The Underdogs Answer with Violence


Did police officer Darren Wilson shoot 18-year-old Michael Brown in self-defense? There will probably never be a legally defensible answer to that question because there will never be a trial. That was the decision of the so-called “grand jury” in Missouri. These amateur judges unanimously decided in secret session that the evidence didn’t warrant further investigation, ergo a trial was unnecessary. They decided the case would not be publicly investigated and tried as is possible in a nation governed by law.

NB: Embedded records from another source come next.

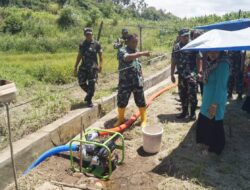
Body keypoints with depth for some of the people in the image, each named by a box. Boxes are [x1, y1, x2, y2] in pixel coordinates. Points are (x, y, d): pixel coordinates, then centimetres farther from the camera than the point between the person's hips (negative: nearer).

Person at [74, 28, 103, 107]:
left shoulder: (96, 44, -1)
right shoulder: (82, 44, 10)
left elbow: (100, 55, -1)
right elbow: (79, 56, 14)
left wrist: (100, 65, -14)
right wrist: (76, 67, 12)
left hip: (93, 67, -4)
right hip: (83, 66, 4)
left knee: (91, 84, -4)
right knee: (81, 83, 4)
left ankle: (89, 100, 10)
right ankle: (89, 93, 31)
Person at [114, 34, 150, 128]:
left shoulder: (137, 51, 10)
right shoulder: (122, 51, -9)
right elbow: (128, 58, -33)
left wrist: (141, 77, 19)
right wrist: (142, 53, -37)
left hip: (137, 81, 4)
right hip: (125, 82, -4)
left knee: (141, 101, 7)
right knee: (122, 101, 7)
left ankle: (143, 120, 21)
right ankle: (120, 119, 27)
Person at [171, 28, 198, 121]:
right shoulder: (176, 47, 7)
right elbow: (173, 61, 11)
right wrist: (172, 74, 8)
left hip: (192, 74, -4)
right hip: (181, 75, 4)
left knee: (192, 95, -1)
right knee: (182, 95, 12)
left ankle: (193, 113, 13)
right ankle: (184, 111, 27)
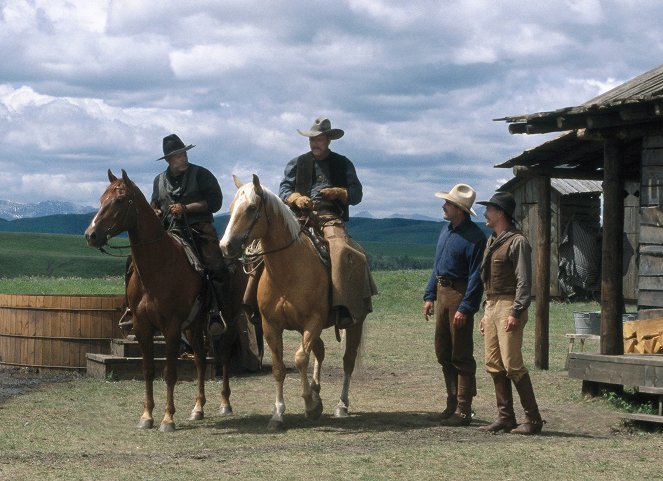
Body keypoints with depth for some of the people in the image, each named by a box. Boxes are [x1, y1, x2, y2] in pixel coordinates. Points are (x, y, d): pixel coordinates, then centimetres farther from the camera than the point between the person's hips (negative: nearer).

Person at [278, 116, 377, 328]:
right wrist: (296, 198, -8)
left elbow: (356, 194, 12)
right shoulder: (297, 164, 20)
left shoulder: (343, 164, 17)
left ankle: (342, 309, -36)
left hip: (331, 218, -2)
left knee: (341, 251, -31)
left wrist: (338, 193, -7)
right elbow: (284, 189, 13)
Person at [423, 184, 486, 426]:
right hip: (442, 292, 9)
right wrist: (429, 295, 13)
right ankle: (452, 405, 22)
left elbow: (476, 277, -18)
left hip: (460, 294, -9)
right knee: (443, 352, 13)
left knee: (461, 356, -3)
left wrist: (465, 308, -22)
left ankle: (463, 411, 2)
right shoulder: (446, 230, 11)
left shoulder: (474, 237, -15)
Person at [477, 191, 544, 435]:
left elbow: (524, 282, -15)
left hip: (509, 306, -9)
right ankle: (505, 417, 11)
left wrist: (515, 313, -22)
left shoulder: (517, 241, -9)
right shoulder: (492, 241, 19)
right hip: (492, 306, 9)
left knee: (512, 364, -12)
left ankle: (533, 419, -7)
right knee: (494, 364, 7)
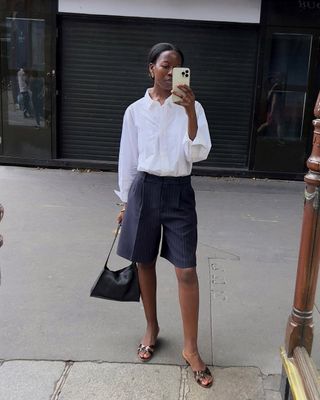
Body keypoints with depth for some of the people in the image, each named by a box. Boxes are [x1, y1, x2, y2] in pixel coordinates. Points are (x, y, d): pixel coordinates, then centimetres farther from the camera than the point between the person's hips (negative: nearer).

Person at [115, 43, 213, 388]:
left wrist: (190, 112, -24)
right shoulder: (135, 111, 2)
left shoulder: (192, 108, -1)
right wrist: (125, 202, 10)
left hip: (178, 192, -1)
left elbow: (198, 154, -13)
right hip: (145, 189, 2)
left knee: (187, 271, -4)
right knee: (145, 263, 13)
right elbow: (128, 160, 7)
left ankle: (190, 348, 11)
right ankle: (151, 328, 35)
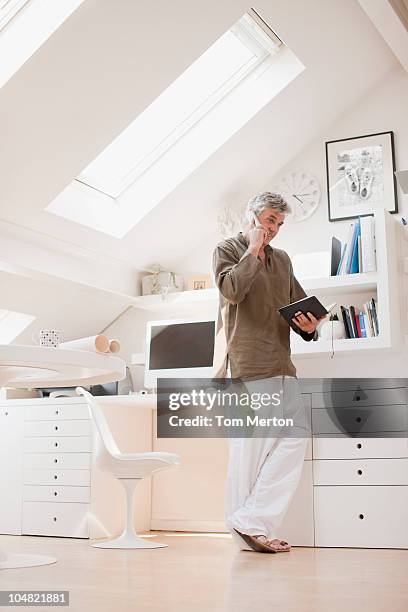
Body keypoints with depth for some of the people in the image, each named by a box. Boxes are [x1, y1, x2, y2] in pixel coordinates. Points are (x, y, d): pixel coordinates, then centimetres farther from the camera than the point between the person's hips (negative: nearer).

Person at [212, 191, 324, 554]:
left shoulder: (282, 259, 25)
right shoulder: (227, 250, 7)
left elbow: (299, 304, 24)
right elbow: (232, 290, -12)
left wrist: (309, 326, 1)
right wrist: (253, 251, -1)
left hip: (282, 365, 7)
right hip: (247, 363, -6)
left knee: (295, 436, -4)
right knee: (251, 445, -7)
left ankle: (252, 522, -2)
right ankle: (248, 527, 0)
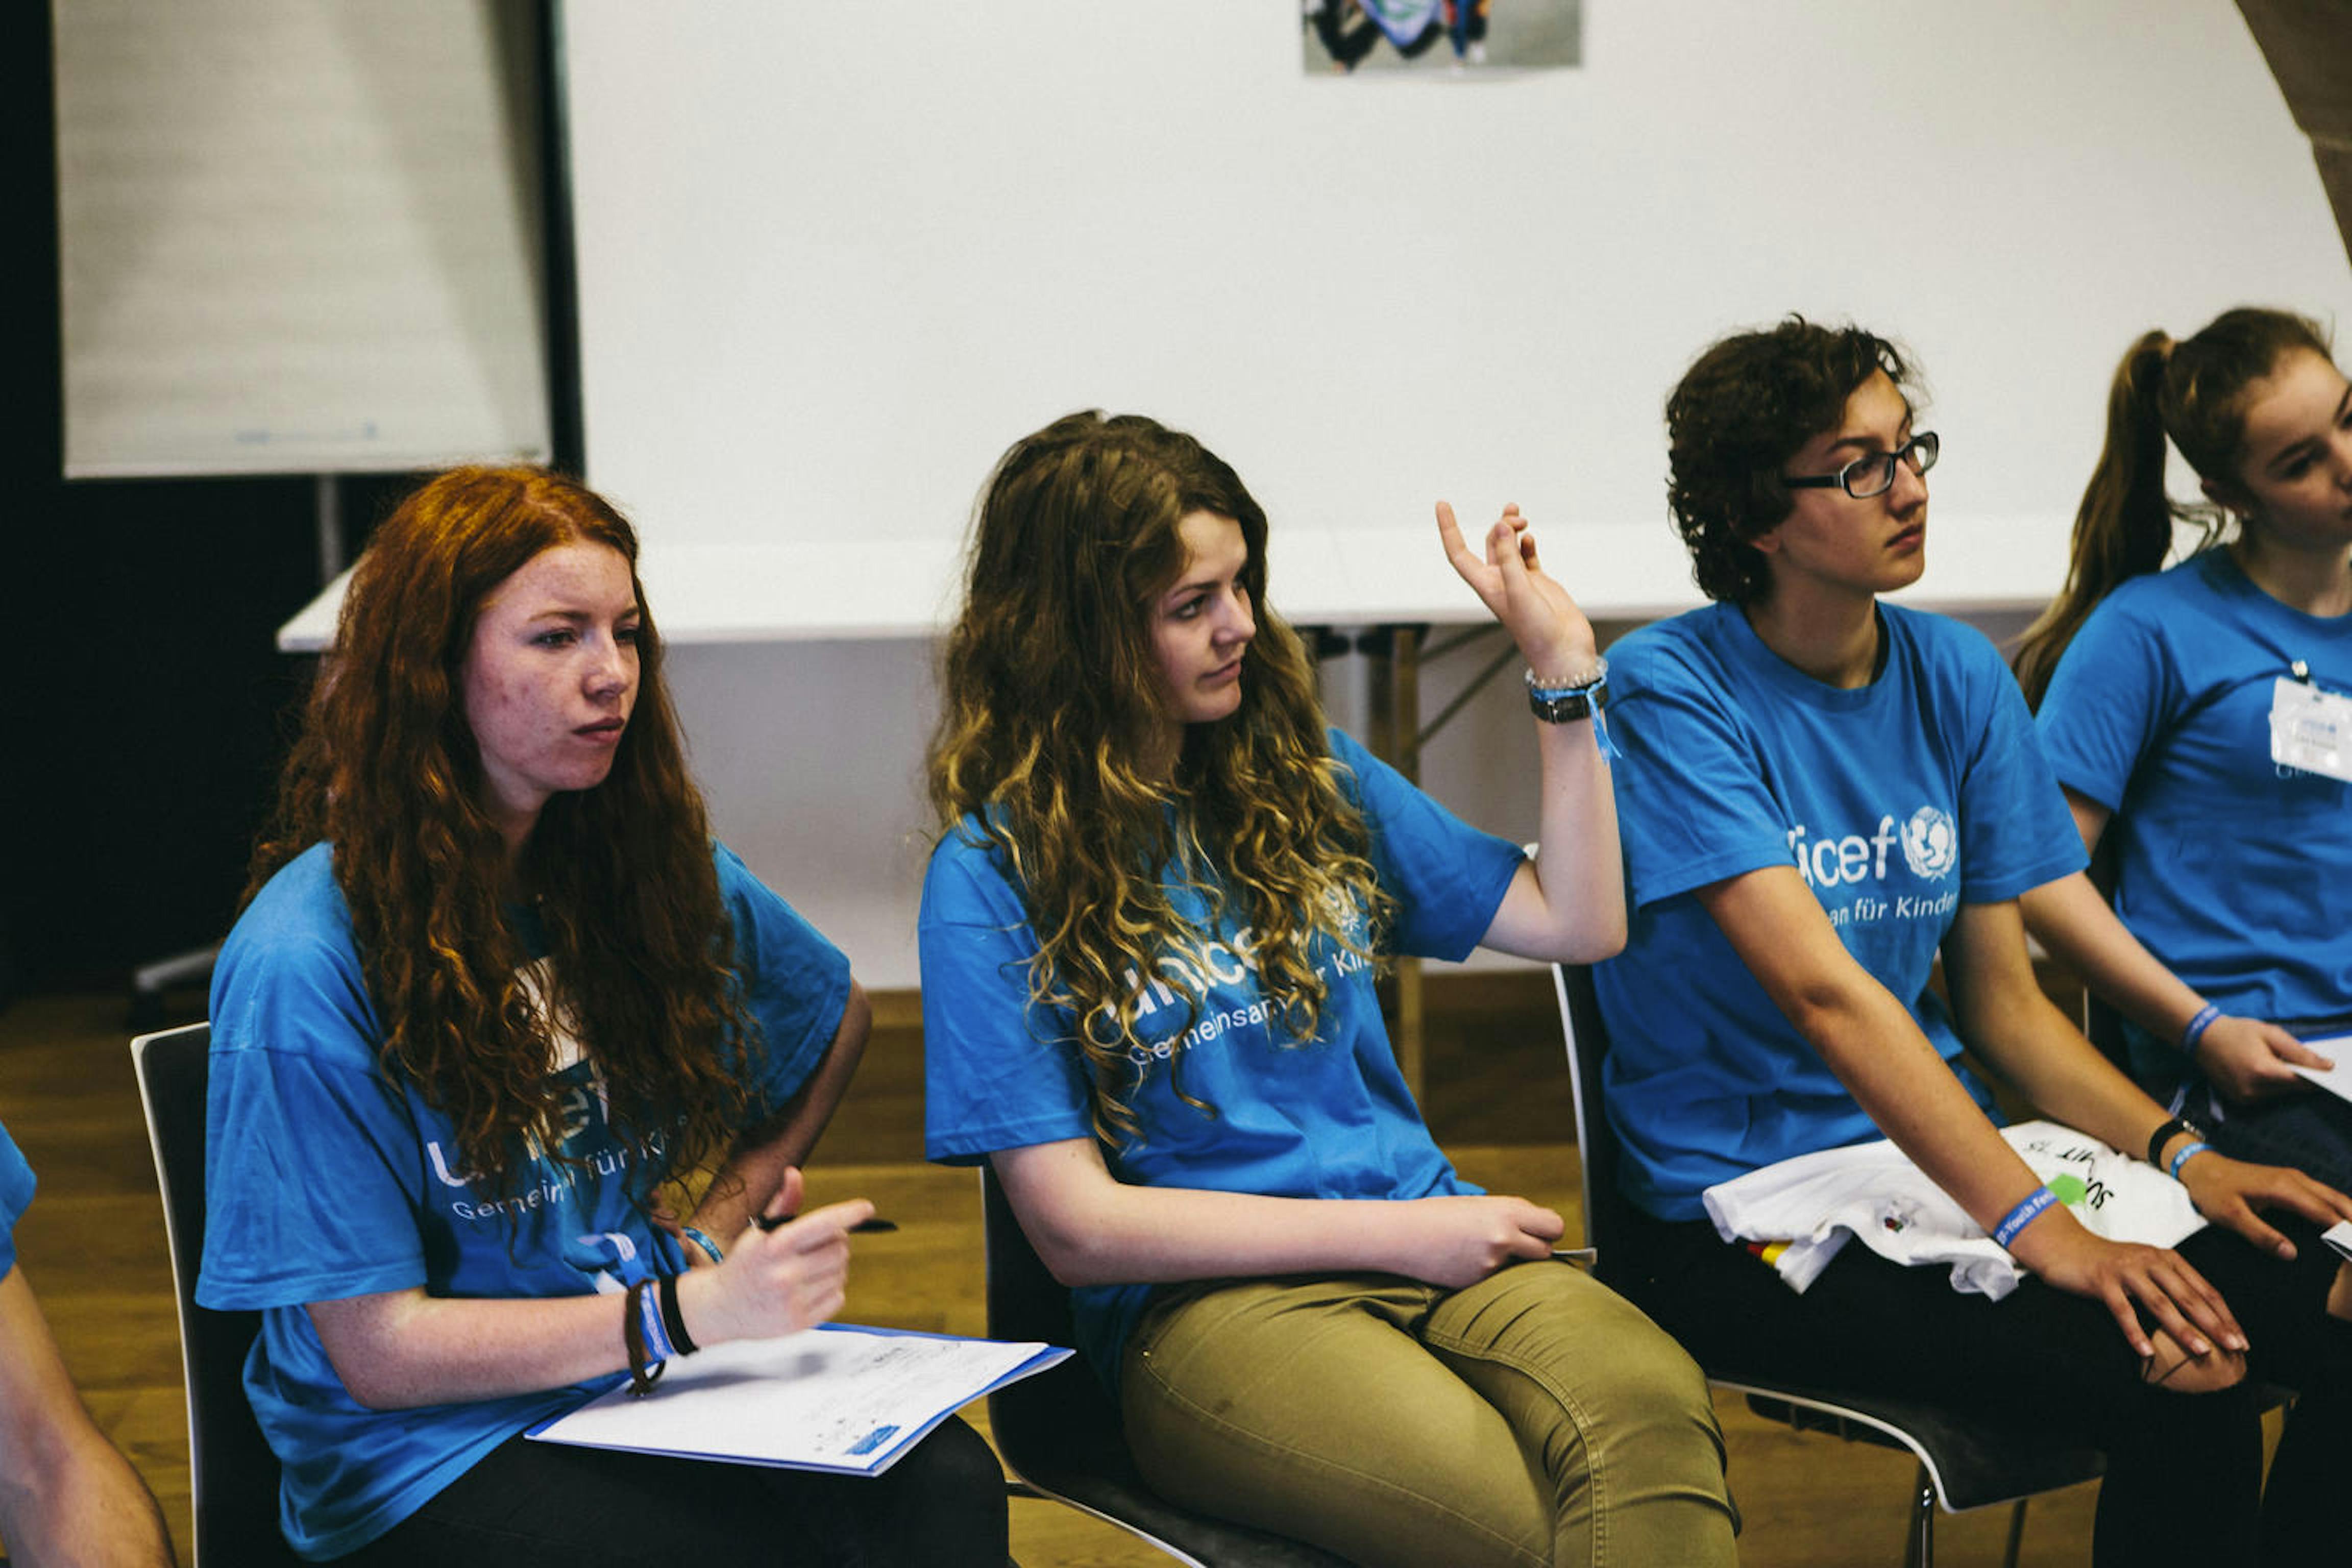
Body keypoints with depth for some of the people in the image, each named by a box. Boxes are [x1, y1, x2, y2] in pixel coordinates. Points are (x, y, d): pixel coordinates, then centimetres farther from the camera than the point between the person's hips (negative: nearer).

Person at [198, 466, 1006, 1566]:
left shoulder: (652, 865, 7)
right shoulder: (305, 961, -12)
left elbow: (835, 1022, 27)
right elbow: (375, 1350, -12)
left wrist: (724, 1230, 12)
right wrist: (687, 1313, -22)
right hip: (431, 1455, -5)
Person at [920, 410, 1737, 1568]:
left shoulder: (1306, 776, 17)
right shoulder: (993, 873, -1)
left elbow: (1577, 922, 19)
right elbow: (1079, 1228, -5)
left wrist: (1561, 661, 12)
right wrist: (1396, 1233, -9)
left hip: (1423, 1239, 5)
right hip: (1194, 1303, -5)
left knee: (1647, 1406, -33)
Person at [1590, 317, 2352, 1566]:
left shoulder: (1957, 677, 7)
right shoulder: (1670, 691, -12)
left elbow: (2001, 997, 10)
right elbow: (1823, 991, -22)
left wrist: (2177, 1155, -5)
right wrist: (2037, 1226, -28)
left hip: (1950, 1156, 6)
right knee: (2183, 1393, -25)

That decision surprised no one, thus exposing the cynicism of the whole system. The jury that was to decide the fate of a white police officer who shot a black youth to death was predominantly white. Experts in the U.S. agree that grand juries hesitate, one might say, to put white policemen in the dock. The amateur judges who make up a grand jury are constantly influenced by their upbringing and views of society. Currently, that obscures their view of the facts. Many Americans share that opinion of the grand jury process; it hasn’t emerged only since the Ferguson decision. For that reason, a good half of the United States has long since done away with the grand jury system. Moreover, these secret hearings have no legitimate place in a constitutional democracy even if their findings are later made public.

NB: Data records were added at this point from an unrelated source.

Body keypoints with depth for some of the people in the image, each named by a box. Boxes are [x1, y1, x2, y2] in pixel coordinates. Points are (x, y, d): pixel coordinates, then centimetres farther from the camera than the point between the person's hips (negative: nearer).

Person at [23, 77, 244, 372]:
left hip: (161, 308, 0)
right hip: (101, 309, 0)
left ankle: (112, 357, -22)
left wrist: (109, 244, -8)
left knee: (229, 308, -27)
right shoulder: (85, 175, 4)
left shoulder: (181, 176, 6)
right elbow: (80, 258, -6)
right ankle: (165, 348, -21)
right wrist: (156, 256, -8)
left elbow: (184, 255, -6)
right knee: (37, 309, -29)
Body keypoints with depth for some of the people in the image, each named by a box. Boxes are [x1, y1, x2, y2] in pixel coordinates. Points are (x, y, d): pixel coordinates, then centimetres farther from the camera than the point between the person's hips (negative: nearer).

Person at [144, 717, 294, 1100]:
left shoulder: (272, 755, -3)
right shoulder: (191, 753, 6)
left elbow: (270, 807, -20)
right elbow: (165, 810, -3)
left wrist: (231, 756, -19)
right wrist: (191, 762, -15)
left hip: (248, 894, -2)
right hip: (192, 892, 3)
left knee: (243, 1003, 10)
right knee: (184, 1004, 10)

In Ferguson itself, unrest broke out immediately after the grand jury decision was announced; shots were fired, businesses were ransacked, and houses set on fire. People protested and blocked streets in many other cities as well. Sadly, the protests quickly turned violent, another fact that certainly should surprise no one.

The United States will never be able to escape the near-inevitable and endless sequence of verdicts and riots as long as it fails to take serious steps to make its society more equitable. The majority of American citizens demonstrably lacks the will to combat both open and latent racism in order to achieve social equality in such a wealthy society. Examples of this inequity are legion, whether one looks at health insurance or educational opportunity. All this is currently reflected in the wrangling over immigration reform.

So we’re looking today at what will become commonplace in the future: America’s disadvantaged reacting with naked violence to being disadvantaged.